Apps Become Spanners For Driverless Cars, Says BlackBerry

The days of aftermarket, do-it-yourself repairs could come to an end as automakers strive to secure their vehicles from an onslaught of cyber-security threats.

Depending on the make and model, minor repairs (such as changing a light bulb) have already become too difficult for the average driver to execute. Automakers might eventually lock down their cars entirely, preventing consumers from performing any kind of maintenance.

“I think it’s going to get worse for the consumer than it is today,” said John Wall, senior vice-president and co-head of BlackBerry Technology Solutions (BTS). He added that he can currently visit any auto parts store, pick up a component and pop it in but he expects automakers to eliminate this freedom. “In the future you won’t be able to do that. You’ll get a module, it’ll have a certificate and need to validate against something within the vehicle. If it doesn’t get validated it’s not going to work.”
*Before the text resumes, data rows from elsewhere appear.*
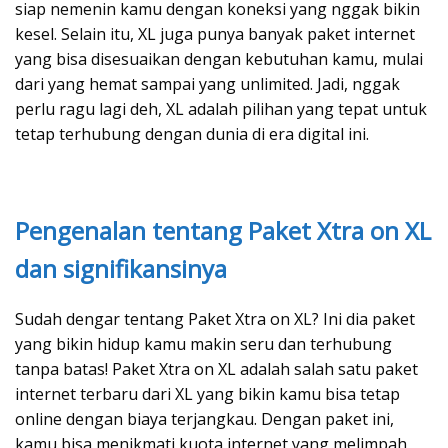
siap nemenin kamu dengan koneksi yang nggak bikin
kesel. Selain itu, XL juga punya banyak paket internet
yang bisa disesuaikan dengan kebutuhan kamu, mulai
dari yang hemat sampai yang unlimited. Jadi, nggak
perlu ragu lagi deh, XL adalah pilihan yang tepat untuk
tetap terhubung dengan dunia di era digital ini.
Pengenalan tentang Paket Xtra on XL
dan signifikansinya
Sudah dengar tentang Paket Xtra on XL? Ini dia paket
yang bikin hidup kamu makin seru dan terhubung
tanpa batas! Paket Xtra on XL adalah salah satu paket
internet terbaru dari XL yang bikin kamu bisa tetap
online dengan biaya terjangkau. Dengan paket ini,
kamu bisa menikmati kuota internet yang melimpah,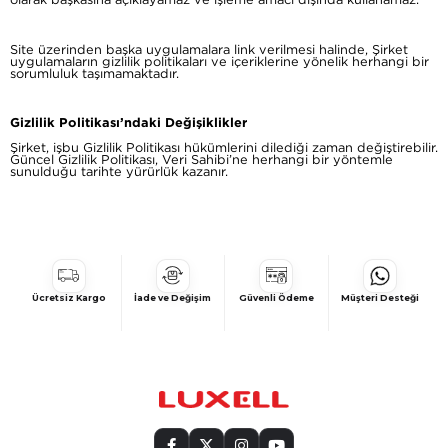
olarak başkasına açıklayamaz ve işleme amacı dışında kullanamaz.
Site üzerinden başka uygulamalara link verilmesi halinde, Şirket
uygulamaların gizlilik politikaları ve içeriklerine yönelik herhangi bir
sorumluluk taşımamaktadır.
Gizlilik Politikası’ndaki Değişiklikler
Şirket, işbu Gizlilik Politikası hükümlerini dilediği zaman değiştirebilir.
Güncel Gizlilik Politikası, Veri Sahibi’ne herhangi bir yöntemle
sunulduğu tarihte yürürlük kazanır.
Ücretsiz Kargo
İade ve Değişim
Güvenli Ödeme
Müşteri Desteği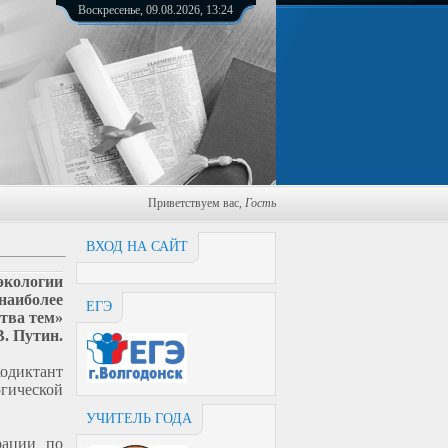
Воскресенье, 09.08.2026, 13:24
Приветствуем вас
,
Гость
ВХОД НА САЙТ
экологии
 наиболее
ЕГЭ
тва тем»
. Путин.
кодиктант
гической
УЧИТЕЛЬ ГОДА
рации по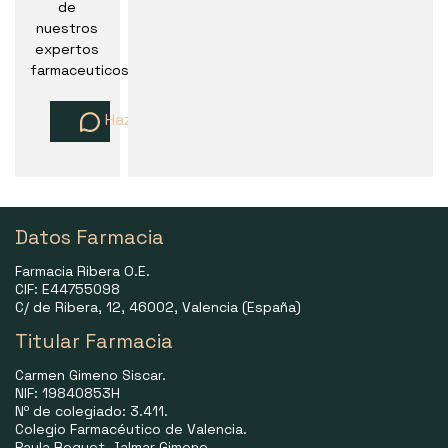
de
nuestros
expertos
farmaceuticos
Haz una pregunta
Datos Farmacia
Farmacia Ribera O.E.
CIF: E44755098
C/ de Ribera, 12, 46002, Valencia (España)
Titular Farmacia
Carmen Gimeno Siscar.
NIF: 19840853H
Nº de colegiado: 3.411.
Colegio Farmacéutico de Valencia.
Paula Roquet-Jalmar Gimeno.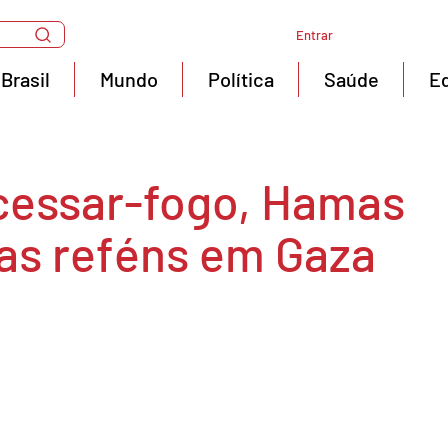
Entrar
Brasil
Mundo
Política
Saúde
E
 cessar-fogo, Hamas
ras reféns em Gaza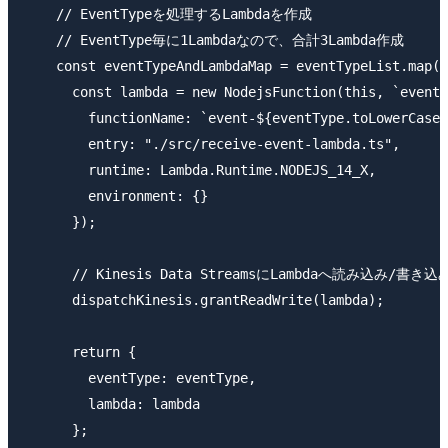
    // EventTypeを処理するLambdaを作成

    // EventType毎に1Lambdaなので、合計3Lambda作成

    const eventTypeAndLambdaMap = eventTypeList.map(e
      const lambda = new NodejsFunction(this, `event$
        functionName: `event-${eventType.toLowerCase(
        entry: "./src/receive-event-lambda.ts",

        runtime: Lambda.Runtime.NODEJS_14_X,

        environment: {}

      });

      // Kinesis Data StreamsにLambdaへ読み込み/書き
      dispatchKinesis.grantReadWrite(lambda);

      return {

        eventType: eventType,

        lambda: lambda

      };
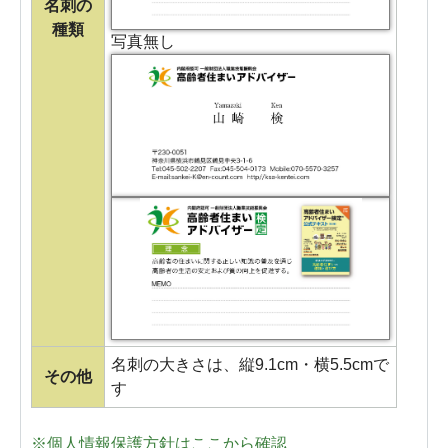
名刺の
種類
写真無し
名刺の大きさは、縦9.1cm・横5.5cmで
その他
す
※個人情報保護方針はここから確認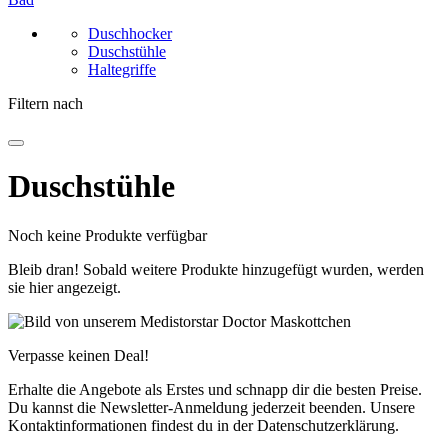
Duschhocker
Duschstühle
Haltegriffe
Filtern nach
Duschstühle
Noch keine Produkte verfügbar
Bleib dran! Sobald weitere Produkte hinzugefügt wurden, werden
sie hier angezeigt.
Verpasse keinen Deal!
Erhalte die Angebote als Erstes und schnapp dir die besten Preise.
Du kannst die Newsletter-Anmeldung jederzeit beenden. Unsere
Kontaktinformationen findest du in der Datenschutzerklärung.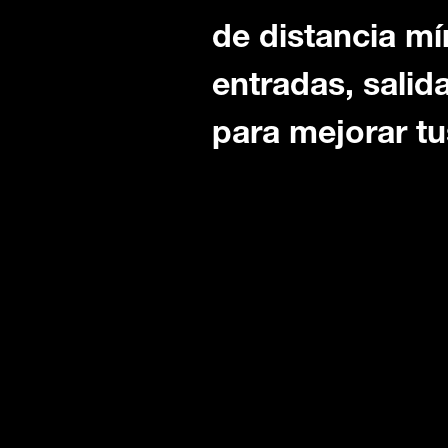
de distancia mí
entradas, salid
para mejorar tu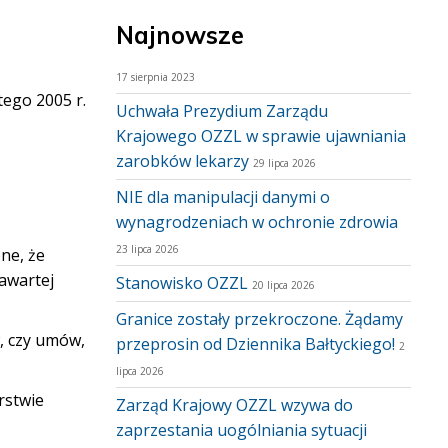
Najnowsze
17 sierpnia 2023
tego 2005 r.
Uchwała Prezydium Zarządu
Krajowego OZZL w sprawie ujawniania
zarobków lekarzy
29 lipca 2026
NIE dla manipulacji danymi o
wynagrodzeniach w ochronie zdrowia
23 lipca 2026
ne, że
awartej
Stanowisko OZZL
20 lipca 2026
Granice zostały przekroczone. Żądamy
, czy umów,
przeprosin od Dziennika Bałtyckiego!
2
lipca 2026
rstwie
Zarząd Krajowy OZZL wzywa do
zaprzestania uogólniania sytuacji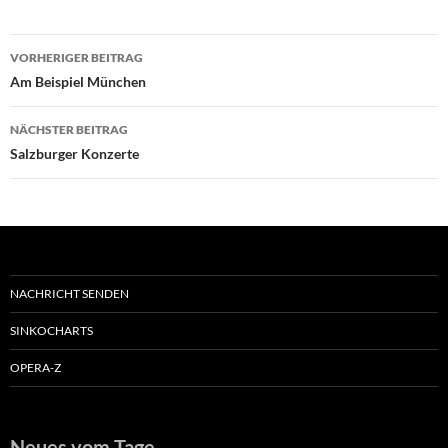
Beitragsnavigation
VORHERIGER BEITRAG
Am Beispiel München
NÄCHSTER BEITRAG
Salzburger Konzerte
NACHRICHT SENDEN
SINKOCHARTS
OPERA-Z
Neues vom Tage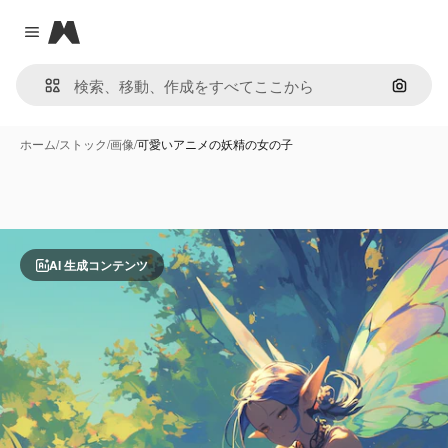
Magnific
Close menu
画像で
ホーム
/
ストック
/
画像
/
可愛いアニメの妖精の女の子
AI 生成コンテンツ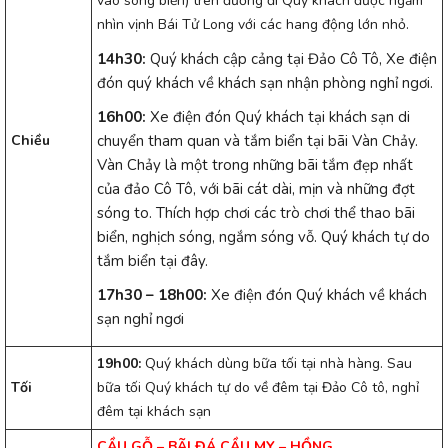
vào sóng biển) trên đường đi Quý khách được ngắm
nhìn vịnh Bái Tử Long với các hang động lớn nhỏ.
1
4h
30:
Quý khách cập cảng tại Đảo Cô Tô, Xe điện
đón quý khách về khách sạn nhận phòng nghỉ ngơi.
16h00:
Xe điện đón Quý khách tại khách sạn di
Chiều
chuyển tham quan và tắm biển tại bãi Vàn Chảy.
Vàn Chảy là một trong những bãi tắm đẹp nhất
của đảo Cô Tô, với bãi cát dài, mịn và những đợt
sóng to. Thích hợp chơi các trò chơi thể thao bãi
biển, nghịch sóng, ngắm sóng vỗ. Quý khách tự do
tắm biển tại đây.
17h30 – 18h00:
Xe điện đón Quý khách về khách
sạn nghỉ ngơi
1
9h
00:
Quý khách dùng bữa tối tại nhà hàng. Sau
Tối
bữa tối Quý khách tự do về đêm tại Đảo Cô tô, nghỉ
đêm tại khách sạn
CẦU
GỖ – BÃI ĐÁ CẦU MỴ –
HỒNG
Engine chipping would then become a thing of the past, along with numerous other tweaks. This is likely to be a huge disappointment to petrolheads who had planned on modifying their cars for years to come. For everyone else, there might be an easier (if not more expensive) alternative: an app store.

“We’re not talking about OpenTable or Yelp in the infotainment system,” said Wall. “We’re talking about the car being an app ecosystem and the need for standardized software throughout the vehicle. As the vehicles are evolving from these small ECUs to these domain controllers, we are seeing that more and more.”

Wall jokingly referred to this concept as “Android for the car – except that it has to be safe, secure and reliable, everything that Android is not”. He sees is this as a bigger story than autonomous driving, which is still years off and continues to be plagued by delays. “This is how the car companies are going to monetize services into the car,” he said. “They’ll be able to sell features that you didn’t buy at the dealership.”

Those features could include auto brand-produced options, such as ADAS, or third-party offerings like user-based insurance. Long-term, app developers are likely to get as creative as they have when building software for smartphones and tablets. “Being able to monetize the data from the vehicle and selling apps to the vehicle, that’s where the future is,” said Wall. “That’s why Google, Baidu and Alibaba want to get into this game. Not because they want to sell low-margin, high-liability products that are cars.”

Assuming the apps are appealing enough, the average commuter might forgive carmakers if the components are no longer accessible. This strategy already worked for smartphone manufacturers. Apple and Samsung are among the companies that locked their hardware by soldering and gluing components to the point where they are no longer user repairable. Most people didn’t seem to care.

Of course, if all modifications are done though apps and all repairs need automaker approval, it will be very clear who benefits the most from this transition. Wall isn’t sure that’s the motivation behind the concept, however. “The motivation I see is one way to secure your system,” he said. “If all modules in the car have to authenticate to a master authenticator, then I know I’ve got the right parts in there and somebody hasn’t tried to tamper with it. Is some bean counter going, ‘Oh by the way, we can make sure aftermarket parts are never used’? I’m sure somebody is thinking about it but the guys I’m having discussions with, it’s about security.”

Security may not end at the vehicle level. Just as corporations hire companies and teams of individuals to monitor their networks, automakers might, ultimately, do the same to keep an eye on their fleet of AVs. “Vehicle health monitoring – you can be sure there will be a lot of start-ups trying to do this,” Wall affirmed. “Is the car in good shape? Does the software look how it’s supposed to look? Is it running the right version? Do we have the right certificates? Are there any vulnerabilities that have been identified within the car? I think that’s going to be a thing.”

Not all security measures are being embraced, however. Wall believes that while carmakers have upped their game, they aren’t eager to spend a fortune on every concept developed. “There are a lot of very specialized security companies doing things like binary sealing, where if an application running on the car gets modified, it knows,” he said. “Nobody is buying these things.”

Niche security concepts might become more relevant in the distant future but for now automakers seem to be content securing their cars in other ways. “With a lot of these security companies that I see, there’s a lot of overlap in what they’re doing,” said Wall. “I say, ‘What do you think you’re going to get?’ They say, ‘Oh, we think we can get five bucks an ECU.’ I’m thinking, ‘You don’t know this industry, you’ll be lucky if you get five cents.’ A lot of them get bought out by a Tier 1.”